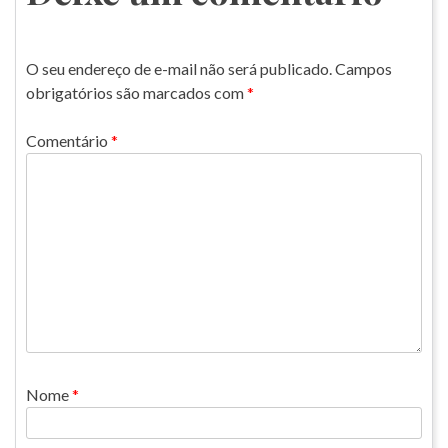
O seu endereço de e-mail não será publicado.
Campos
obrigatórios são marcados com
*
Comentário
*
Nome
*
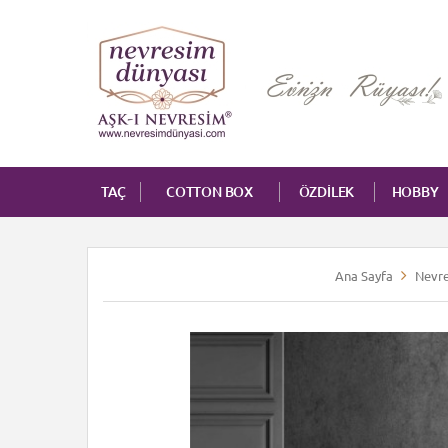
TAÇ
COTTON BOX
ÖZDİLEK
HOBBY
Ana Sayfa
Nevre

TASK BRIEF:
Please set down each line of the listing above word for word, skipping any pictures.

WRITTEN SOLUTION:
O seu endereço de e-mail não será publicado.
Campos
obrigatórios são marcados com
*
Comentário
*
Nome
*
TAÇ
COTTON BOX
ÖZDİLEK
HOBBY
Ana Sayfa
Nevre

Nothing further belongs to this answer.